Perfect! We can already see that discrete wave like pattern that DFT would process. So now all that’s left to do is run it through our QFT! We’ve already constructed it above, but qiskit provides the exact same gate as part of its circuit library so we’ll just pop it in.

qc.append(QFTGate(len(qc.qubits)), qc.qubits)

And we can go ahead an sample it!

Hmmm, okay, that doesn’t seem very helpful, maybe if we remove the

0000

bin (as its a trivial solution to a repetition problem) from the graph it will be more clear

Okay, now we can see larger spikes at 3 and 13 and two smaller spikes at 6 and 10, but to be honest this still doesn’t tell us very much 😞 Maybe there’s not enough repetition? Let’s try scaling up our problem and repeating our string longer

classical_string = [1, 2, 3, 4, 5] * 102

Now our string is 510 digits long, and we have

log_2512=9

qubits to play with! Let’s measure it

Okay now we have some very well defined spikes. It’s hard to see from the plot, but our spikes are located at 102, 205, 307 and 410. If you notice, those numbers are quite evenly spaced with a spacing of around 102 or 103. In fact… 🤔

512/102.5 = 4.99512195122 \approx 5

We did it! We found our substring size! And if we look at our earlier graph, we can see a spacing of a little greater than 3 in our space of 16, so we will get a similar approximation of 5. The more analytical way of deriving this number is by using continued fractions, but I think this is good enough for now

Did we beat the classical solution

Let’s try to analyze the time complexity for our quantum solution.

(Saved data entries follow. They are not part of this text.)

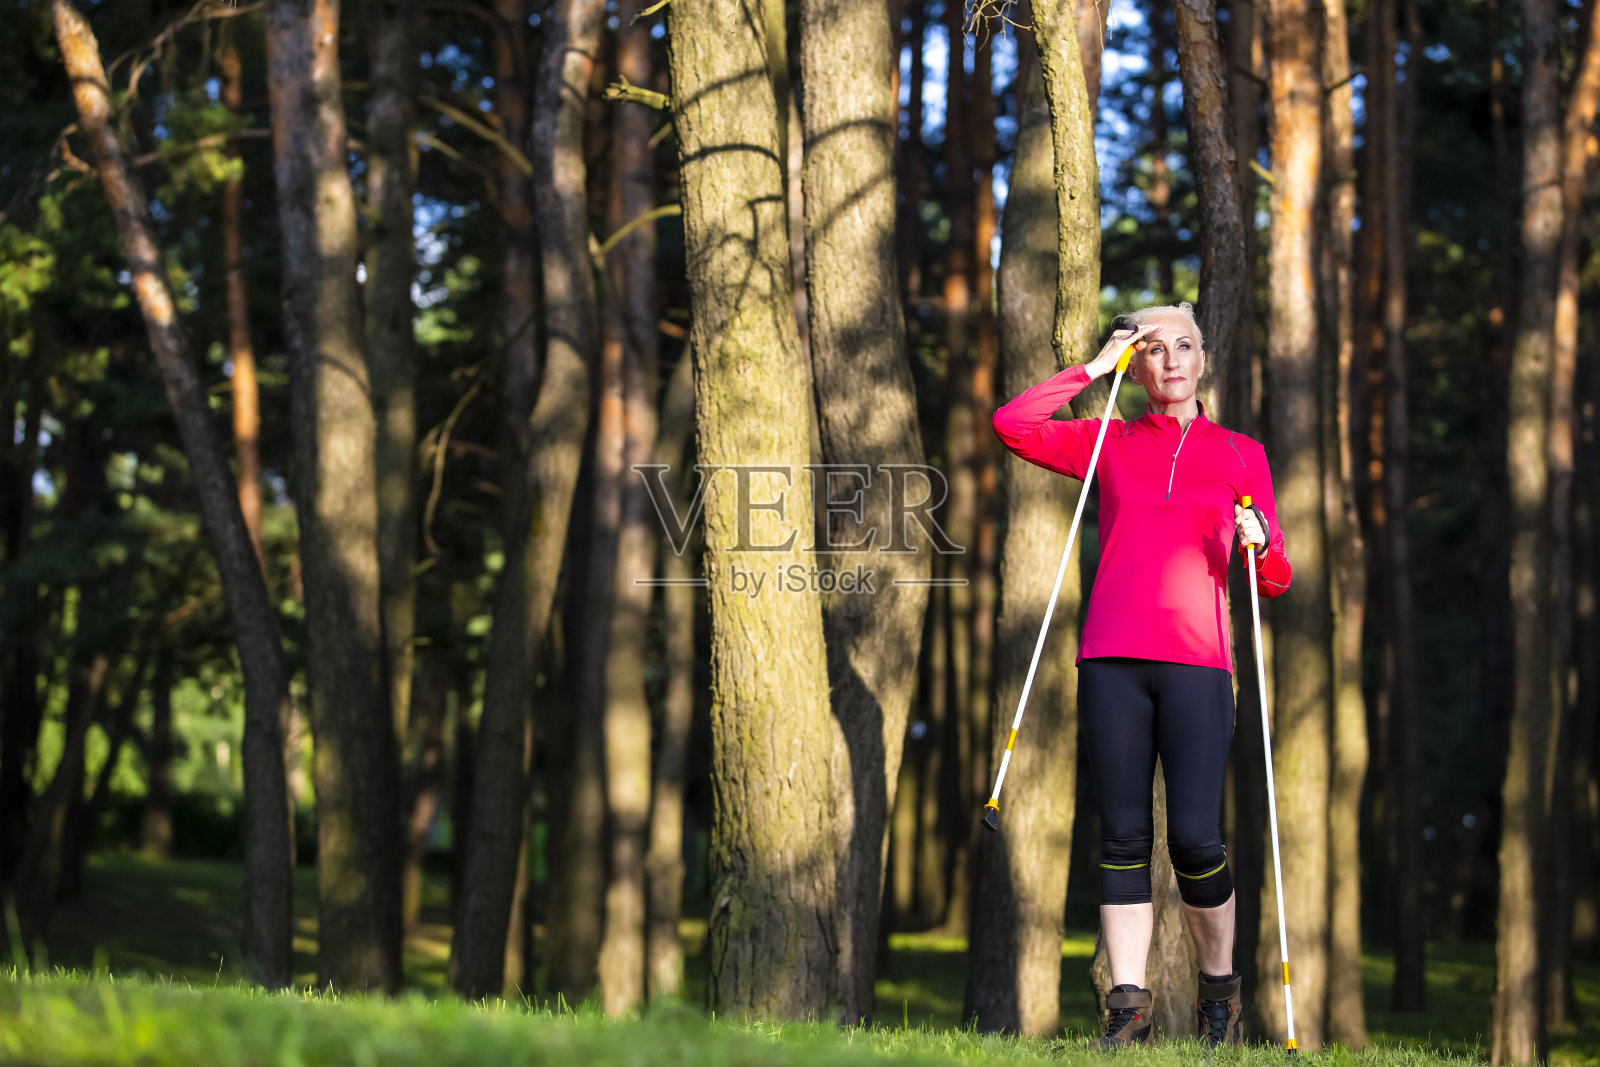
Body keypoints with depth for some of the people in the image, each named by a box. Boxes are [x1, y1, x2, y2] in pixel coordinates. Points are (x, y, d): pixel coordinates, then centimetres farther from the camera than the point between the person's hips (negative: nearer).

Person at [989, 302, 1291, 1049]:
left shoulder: (1240, 456, 14)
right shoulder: (1109, 445, 14)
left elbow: (1274, 581, 11)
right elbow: (1011, 425, 1)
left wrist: (1258, 543, -12)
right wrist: (1097, 366, 5)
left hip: (1197, 664, -1)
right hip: (1113, 660, 1)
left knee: (1195, 838, -11)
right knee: (1124, 838, -3)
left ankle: (1220, 990, 10)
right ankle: (1128, 1010, -2)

If we look back at our QFT circuit that we built, we’ll notice that for a QFT gate with

n

qubits, for each qubit we will have to do at most

n

controlled RZ gates. Which means that our QFT gate runs in

O(n^2)

time. However, because we were able to encode 15 numbers into 4 qubits, our number

N

is actually reduced to size

\log_2N

which means that our time complexity is actually

O((\log n)^2)

! We did it! Quantum advantage achieved!

Oh well 👉👈 there’s one thing I forgot to mention. Do you remember that little snippet of code that I breezed over

qc.initialize(normalized_amplitudes, qc.qubits)

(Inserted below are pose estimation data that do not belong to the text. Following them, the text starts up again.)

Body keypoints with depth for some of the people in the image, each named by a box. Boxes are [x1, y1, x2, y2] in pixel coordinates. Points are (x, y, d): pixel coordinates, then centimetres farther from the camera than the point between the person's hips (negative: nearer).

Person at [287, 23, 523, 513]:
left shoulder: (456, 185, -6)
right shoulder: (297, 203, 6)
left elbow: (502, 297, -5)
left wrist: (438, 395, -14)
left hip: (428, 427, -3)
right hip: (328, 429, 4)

Well it turns out initializing a quantum state isn’t that easy 😅 The best known circuits for initializing an arbitrary quantum state as far as I know is

O(2^n)

which isn’t great at all. If we had these states in quantum RAM or similar, this may be useful, but as it is, it’s not very useful at all. In addition, we can’t forget that he number of measurements required to sample from our circuits also scale with

N

so in reality our algorithm is more like

O(n(\log n)^2)

So is any of this useful???

Maybe not today, but it will be very useful in the future! Maybe you’ve already heard of Shor's algorithm, but if you haven’t, Shor’s algorithm can factor numbers in

O((\log N)^{2}(\log \log N))

whereas the classical factoring tends to do it in

O(e^{1.9(\log N)^{1/3}(\log \log N)^{2/3}})

and if you’re keeping track, that’s making an exponential problem a polynomial problem, so for large numbers instead of taking millenia, it could take a few seconds. And low and behold, at the heart of Shor’s algorithm lies QFT and trying to find a period (or cycles of repetition) for a function relating to the factors of a number.

But for right now, its useful as a learning tool, and maybe it’s helped me at the minimum to broaden my understanding of classical algorithms such as DFT. And we will continue our quantum quest for Day 3 soon! See you then!!!